Sednem problemu przedstawionego w Płuczkach nie jest nastawienie Kościoła, powierzchowna religijność czy zwyrodniała moralność kopaczy. To ślepa wiara w antysemicki stereotyp Żyda-bogacza, wyzwalająca ogromną chciwość i pozwalająca przymyknąć oko na wszystko inne. Gdyby nie to głęboko zakorzenione przeświadczenie, w ogóle nie zabraliby się za kopanie. Księża z ambony mogliby prawić o moralności i szacunku dla zmarłych, a ludzie i tak robiliby swoje. Zresztą w żydowskie pieniądze wierzono w dwójnasób. Po pierwsze, że w ogóle muszą gdzieś być. Po drugie, że związane są z Żydami jakąś mocą, która powoduje, że czasami przynoszą nieszczęście (mówiono, że są „niedorobne”, a także opowiadano o chorobach-klątwach, które dotknęły rodziny kopaczy, a nawet całą wieś). Mimo to kopano dalej.

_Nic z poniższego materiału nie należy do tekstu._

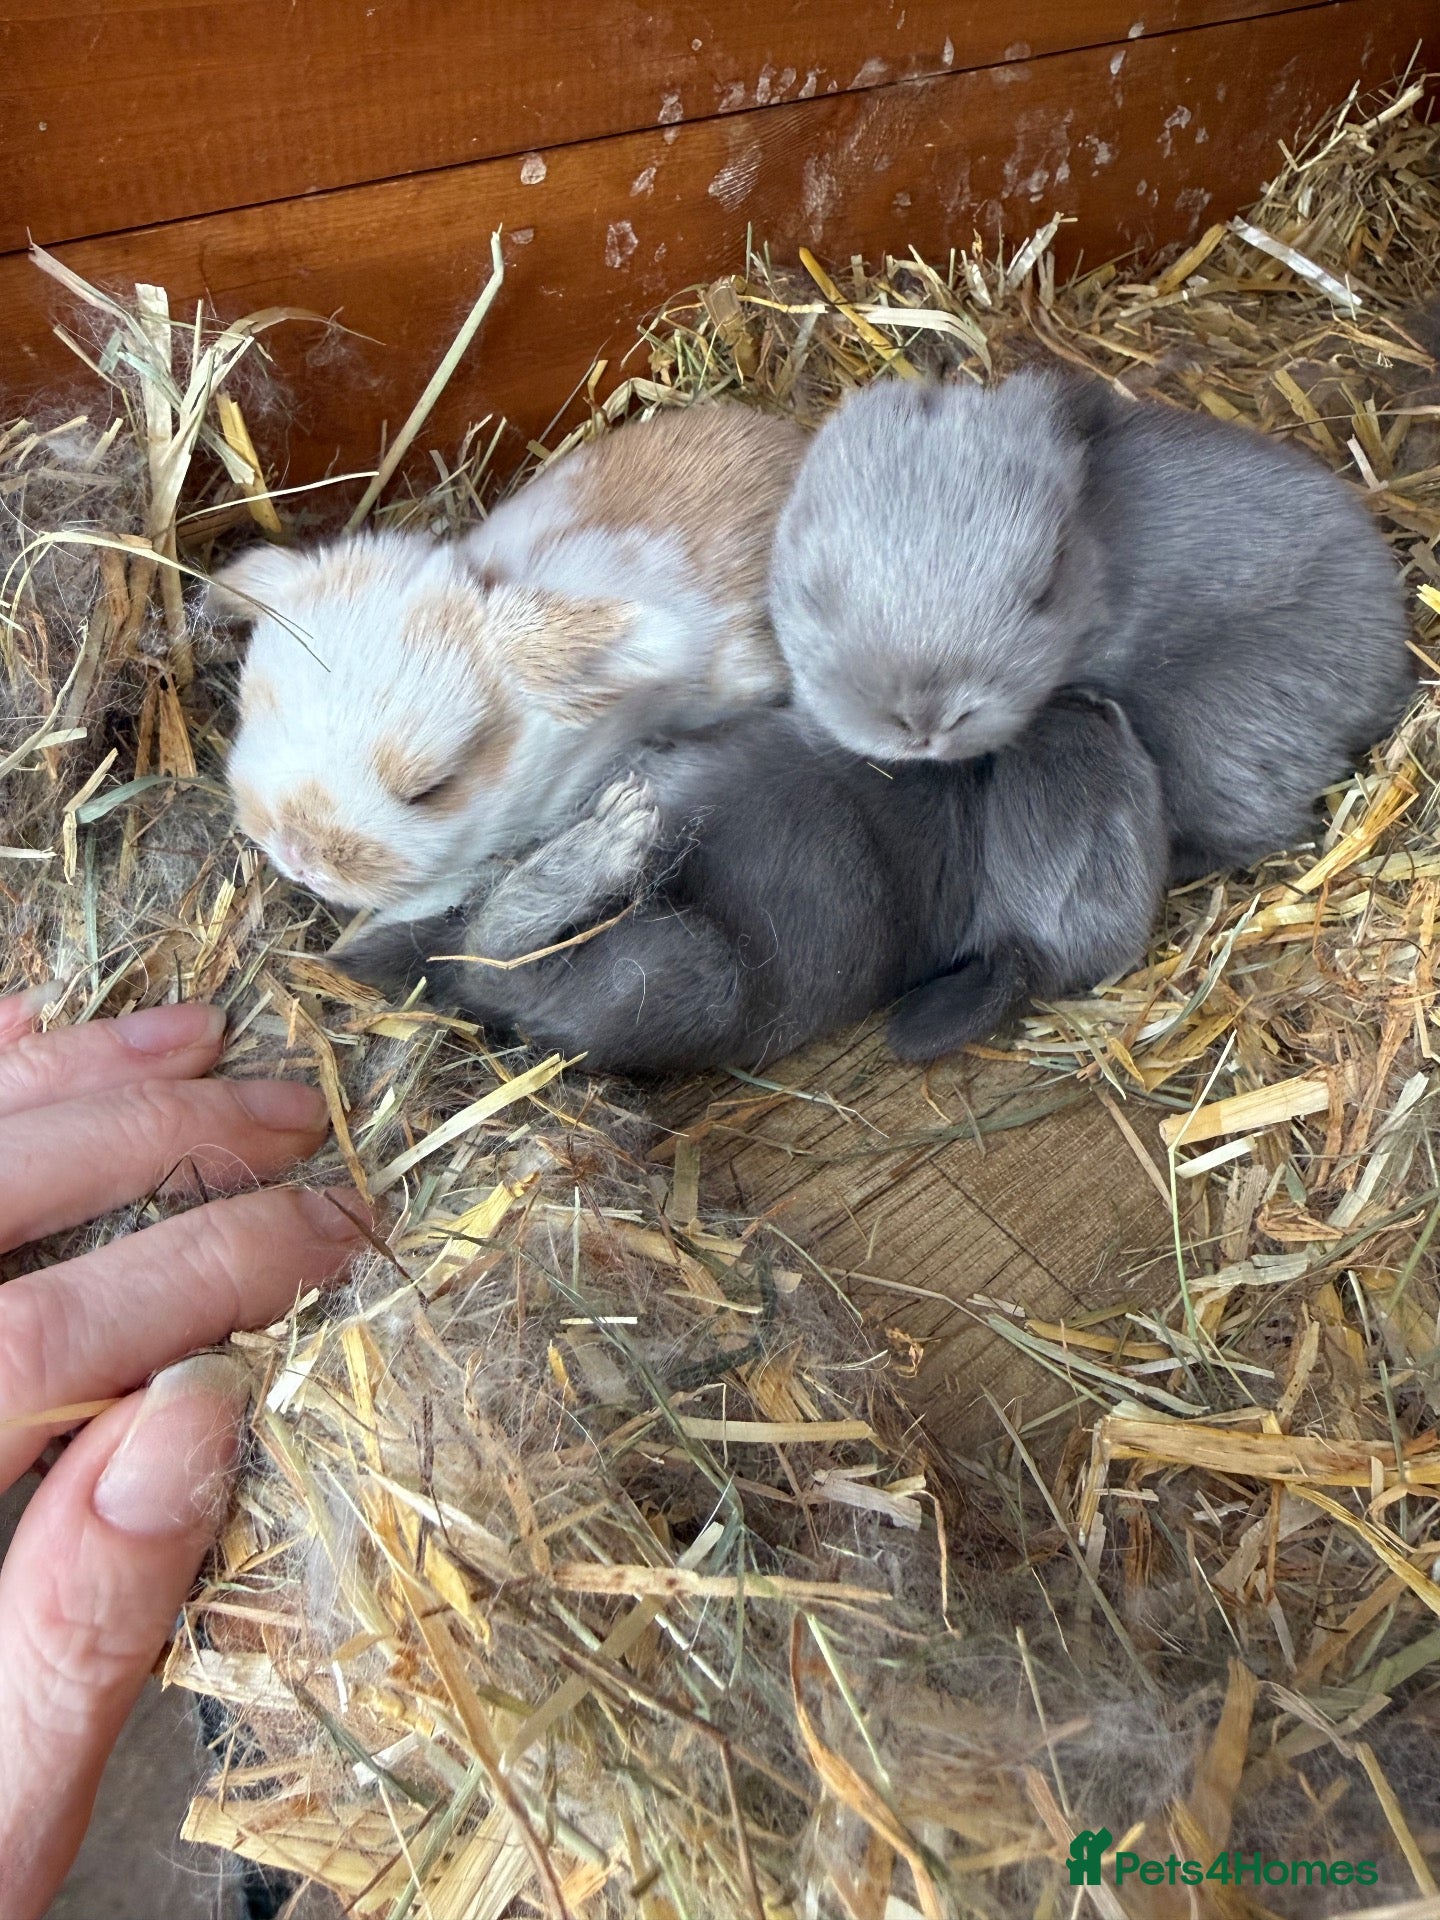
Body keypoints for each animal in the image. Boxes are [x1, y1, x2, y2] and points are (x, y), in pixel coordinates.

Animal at [335, 688, 1167, 1075]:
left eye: (1113, 836)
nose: (1096, 699)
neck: (982, 831)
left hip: (690, 970)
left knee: (493, 953)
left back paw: (609, 840)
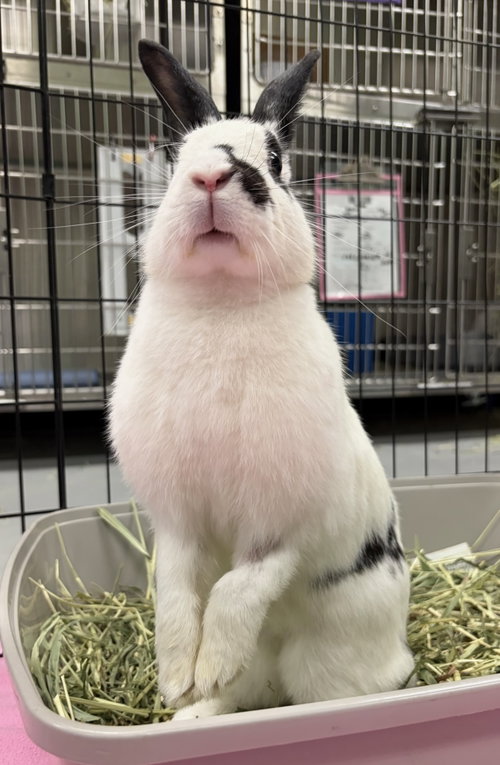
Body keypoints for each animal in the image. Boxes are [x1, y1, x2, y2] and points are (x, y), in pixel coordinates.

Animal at [109, 39, 414, 720]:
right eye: (178, 156)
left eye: (274, 159)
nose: (210, 177)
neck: (221, 304)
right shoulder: (177, 520)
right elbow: (176, 591)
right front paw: (179, 676)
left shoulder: (280, 528)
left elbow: (238, 587)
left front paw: (210, 662)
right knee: (246, 692)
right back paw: (195, 709)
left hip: (326, 663)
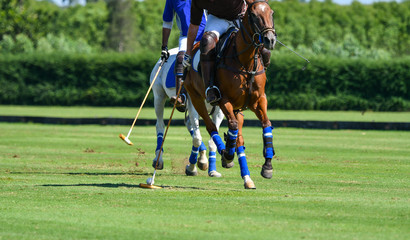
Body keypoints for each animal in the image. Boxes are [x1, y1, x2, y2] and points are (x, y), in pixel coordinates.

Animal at [151, 47, 224, 177]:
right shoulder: (194, 103)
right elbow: (197, 138)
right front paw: (192, 167)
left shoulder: (218, 112)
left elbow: (212, 138)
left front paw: (212, 170)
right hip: (158, 96)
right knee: (160, 125)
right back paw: (158, 160)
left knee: (189, 124)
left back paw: (202, 158)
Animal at [185, 0, 276, 188]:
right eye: (254, 15)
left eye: (271, 13)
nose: (270, 40)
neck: (245, 61)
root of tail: (194, 47)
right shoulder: (223, 100)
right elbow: (232, 126)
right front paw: (227, 154)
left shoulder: (259, 100)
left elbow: (266, 125)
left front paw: (267, 166)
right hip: (196, 98)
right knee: (212, 127)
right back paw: (223, 153)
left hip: (237, 107)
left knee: (239, 138)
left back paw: (246, 177)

Figurki Żydów z pieniążkiem też mają rzekomo magiczną moc, z tym że nie złowrogą – mają przecież przyciągać bogactwo. Jak jednak pisze w swojej najnowszej książce (Żydzi w Polsce – i w Tatrach też) profesor Stanisław Krajewski, powiązania z mocami spoza tego świata budzą obawy. „Od niby pozytywnego obrazu do podejrzliwości, pretensji, a w końcu nienawiści jest tylko mały krok” – pisze filozof. Taką drogę – od uwierzenia w antysemicki stereotyp, że Żyd równa się pieniądz, do rozłupywania czaszek zmarłych – wykonali mieszkańcy okolic Bełżca i Sobiboru. Jeden z kopaczy, który został złapany, na koniec winą za swoją odsiadkę w więzieniu obarczył „żydziory” w lubelskim sądzie.

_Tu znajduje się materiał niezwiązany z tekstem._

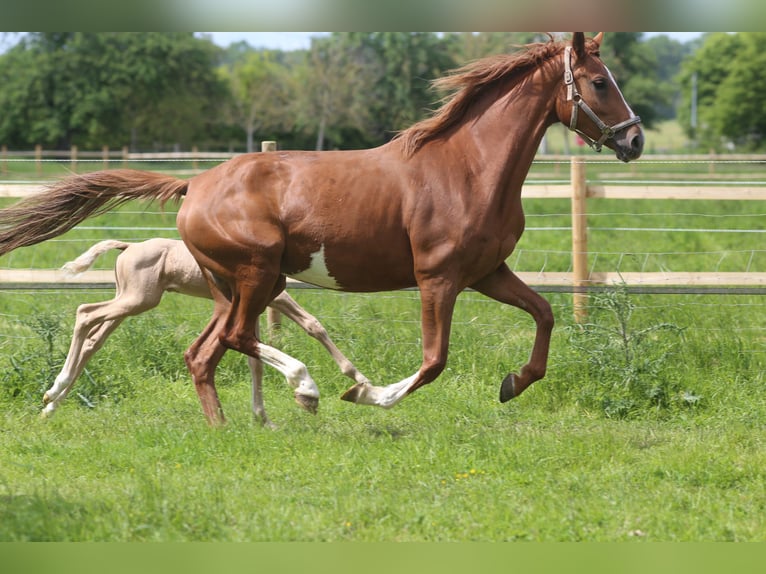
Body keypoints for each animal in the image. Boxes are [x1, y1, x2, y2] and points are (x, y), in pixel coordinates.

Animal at [43, 236, 370, 426]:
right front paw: (356, 379)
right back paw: (55, 390)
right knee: (85, 313)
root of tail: (128, 247)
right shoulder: (275, 298)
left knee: (93, 340)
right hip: (138, 300)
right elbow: (314, 325)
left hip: (129, 301)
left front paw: (264, 419)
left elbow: (255, 362)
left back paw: (51, 404)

Jarmarczna figurka z modeliny zasługuje na krytykę chociażby dlatego, że powiela ten sam stereotyp Żyda-bogacza, który doprowadził do szukania żydowskiego złota. I niezależnie od tego, czy stereotyp jest obrazkiem mądrego i szanowanego starca, doglądającego w biurze podpisywanych kontraktów, Georgem Sorosem na okładce czasopisma, czy jarmarczną zabawką, to choćby z uwagi na historię powinniśmy się go wystrzegać. W końcu musimy zrozumieć, że za pozorną niewinnością może kryć się się nie tylko sporo nieprzyjemnej treści, ale i że negatywna energia prędzej czy później może znaleźć gdzieś swoje ujście.
Jeśli uznamy, że figurki Żydów z pieniążkiem są w porządku, uwierzymy dokładnie w to samo, w co wierzyli kopacze. Współczesne grosiki przy figurkach (reprezentujące fortunę, którą Żyd przyniesie) czy przekonanie, które omamiło kopaczy (że żydowskie złoto jest na wyciągnięcie ręki) – to wciąż ten sam stereotyp.
Za Kozielskiem w lesie
W zamieszczonej na okładce Płuczek recenzji Magdalena Kicińska pisze, że w reportażu widać upominanie się autora o szacunek dla zmarłych. Ksiądz Alfred Wierzbicki, profesor KUL-u zaangażowany w dialog katolicko-żydowski, w wywiadzie dla „Wyborczej” powtarza z kolei za profesor Barbarą Engelking, że teraz nie wystarczy już po prostu pamięć o zmarłych, ale potrzebna jest troska.
Można na przykład zatroszczyć się o to, aby stereotyp majętnego Żyda nie był powielany. Chociażby dlatego, że w dalszym ciągu są tacy, którzy twierdzą, że „za Kozielskiem w lesie wciąż można złoto znaleźć podobno”.